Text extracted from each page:
Segment Open

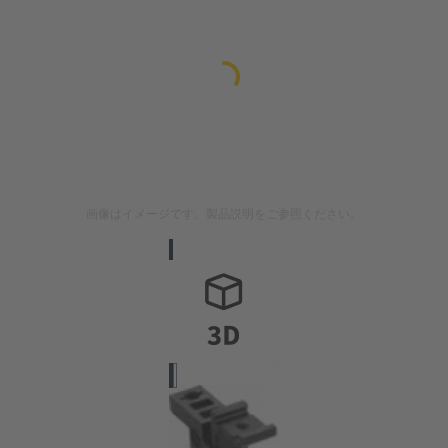
画像はイメージです。製品説明をご参照ください。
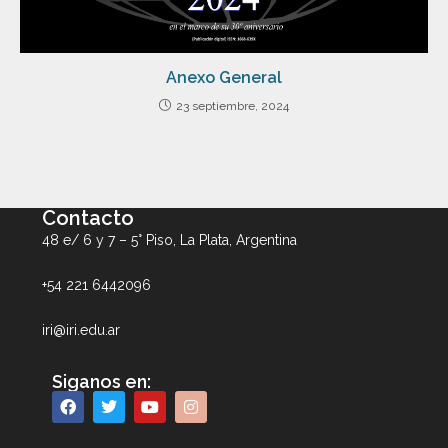
Anexo General
23 septiembre, 2024
Contacto
48 e/ 6 y 7 – 5° Piso, La Plata, Argentina
+54 221 6442096
iri@iri.edu.ar
Siganos en:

Segment Closed

# TASK ITEM
Rewrite the text from the listing above, putting "Contact" wherever "Contacto" appears and keeping everything else the same. Leave the pictures out.

# TASK SOLUTION
画像はイメージです。製品説明をご参照ください。
Anexo General
23 septiembre, 2024
Contact
48 e/ 6 y 7 – 5° Piso, La Plata, Argentina
+54 221 6442096
iri@iri.edu.ar
Siganos en:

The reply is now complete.